3. Figure 13.2: Finer particles are carried as the suspended load. Suspended load can be dropped to form alluvium.

4. Dissolved Load consists of dissolved chemical substances such as HCO^3-, Ca²⁺, SO₄²⁺, Cl^-, K⁺, Mg²⁺, Ca²⁺, etc.

5. Figure 13.4: For grains coarser than 2 mm in diameter (medium sand), a steady increase of water velocity is required to erode and transport larger and larger grains. Sediments less than 2mm, however, become more cohesive as grain sizes become smaller. As a result, the finer the cohesive particles, the greater the velocity required to erode them.

1.The grain sizes of sediment generally decrease downstream due to sorting and abrasion of the bed load

2. The composition of the steam load also changes downstream as sediments of different compositions are introduced.

3. The amount of sediment eroded from the land and carried by the stream is referred to as the sediment yield of the stream. Sediment yield is related to:

(a) Topography: High sediment yields occur in drainage basins near steep mountains.

(b) Climate: Highest yields are in tropical areas where ppt and chemical weathering are high. Vegetation, however, acts to reduce sediment yield. In temperate regions of extensive vegetation, erosion rates are lower. In drier regions with little vegetation, land is more vulnerable to erosion but precipitation. is less abundant.

(c) Rock Type. Clastic sedimentary rocks more easily eroded and therefore yield more sediment than hard igneous and metamorphic rocks.

(d) Structural factors such as jointing or fracturing which would make rocks more susceptible to erosion and thus increase sediment yield.

(e) Human activity such as clearing of forests, land cultivation, damming of streams, etc. affect sediment yields. The initial increase in sediment yields caused by land clearing could be reduced by subsequent construction of buildings, sidewalks, roads, etc.
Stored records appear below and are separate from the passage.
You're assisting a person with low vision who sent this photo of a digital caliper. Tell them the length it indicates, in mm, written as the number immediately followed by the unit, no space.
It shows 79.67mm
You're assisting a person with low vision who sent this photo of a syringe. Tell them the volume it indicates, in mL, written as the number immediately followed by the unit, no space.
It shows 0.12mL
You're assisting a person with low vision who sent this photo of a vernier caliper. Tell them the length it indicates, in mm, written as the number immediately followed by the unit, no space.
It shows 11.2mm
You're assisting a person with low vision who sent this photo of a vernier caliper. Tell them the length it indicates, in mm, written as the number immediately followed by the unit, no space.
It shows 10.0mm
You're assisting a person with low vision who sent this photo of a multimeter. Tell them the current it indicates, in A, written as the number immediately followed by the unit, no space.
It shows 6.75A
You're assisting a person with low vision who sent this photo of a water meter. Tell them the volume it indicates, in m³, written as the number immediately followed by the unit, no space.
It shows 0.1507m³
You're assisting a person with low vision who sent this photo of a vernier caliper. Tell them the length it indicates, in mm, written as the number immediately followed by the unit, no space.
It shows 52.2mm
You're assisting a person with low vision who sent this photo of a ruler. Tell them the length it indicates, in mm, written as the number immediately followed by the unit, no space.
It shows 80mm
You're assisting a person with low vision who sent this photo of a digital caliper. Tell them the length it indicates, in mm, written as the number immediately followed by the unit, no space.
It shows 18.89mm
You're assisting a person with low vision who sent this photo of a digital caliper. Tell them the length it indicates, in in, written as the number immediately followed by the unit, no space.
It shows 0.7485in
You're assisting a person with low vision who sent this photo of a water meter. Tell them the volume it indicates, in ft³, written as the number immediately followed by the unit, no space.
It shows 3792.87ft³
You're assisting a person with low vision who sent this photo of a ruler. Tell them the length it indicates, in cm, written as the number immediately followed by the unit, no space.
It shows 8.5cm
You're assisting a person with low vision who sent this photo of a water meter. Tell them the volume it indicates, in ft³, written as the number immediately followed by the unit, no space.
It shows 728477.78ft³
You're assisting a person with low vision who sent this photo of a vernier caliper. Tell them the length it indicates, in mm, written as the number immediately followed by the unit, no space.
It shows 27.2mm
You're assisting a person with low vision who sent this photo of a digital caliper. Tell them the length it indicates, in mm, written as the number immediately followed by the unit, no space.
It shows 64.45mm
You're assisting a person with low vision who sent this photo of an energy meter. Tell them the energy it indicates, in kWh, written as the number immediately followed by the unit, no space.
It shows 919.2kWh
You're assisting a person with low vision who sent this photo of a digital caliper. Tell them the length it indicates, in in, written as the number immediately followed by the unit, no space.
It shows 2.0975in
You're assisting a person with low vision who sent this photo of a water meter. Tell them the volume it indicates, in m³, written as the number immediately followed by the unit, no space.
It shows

1. The main features of a stream valley are:

(a) Figure 13.20a: Floodplain

(b) Figure 13.13: Natural Levees (built only during floods)

(c) Figure 13.20b: Terraces that mark former flood plains

1. Figure 13.21: Streams are generally divided by topographic rises that form a divide, a ridge of high ground along which all rainfall is shed as runoff into the streams.

2. Figure 13.21: All the divides that separate a stream and its tributaries from their neighbors define its drainage basin.

3. The size of drainage basins can range from small areas such as a ravine to large regions covering several states (Figure 13.22).

4. The pattern of connection among tributaries and the main stream define the drainage network. There are several types of drainage networks.

(a) Figure 13.23a: Dendritic drainage is characterized by a branching pattern which is characteristic of most streams and rivers.

(b) Figure 13.23b: Rectangular drainage is characterized by straight segments of streams taking on perpendicular directions and usually occurs in areas riddled with joints and fractures.

(c) Figure 13.23c: Trellis drainage forms when tributaries lie in the parallel valleys of steeply folded terrain.

(d) Figure 13.23d: Radial drainage occurs when streams flow in a radial pattern away from a central high point such as a dome or volcano.

1. Figure 13.19: In mountainous areas, a stream may deposit an alluvial fan when the channel undergoes a sudden decrease in slope (hence velocity).

1. Deltas form when a stream flows into a body of standing water such as a lake or ocean.

2. Figure 13.27: The main channel divides into distributaries.

3. Figure 13.28: The main stream channel can shift position over time to form a series of coalescing sub-deltas.

4. Some deltas have a triangular shape (e.g. Nile Delta).

5. Figure 13.26: The Mississippi Delta is an example of a bird-foot delta.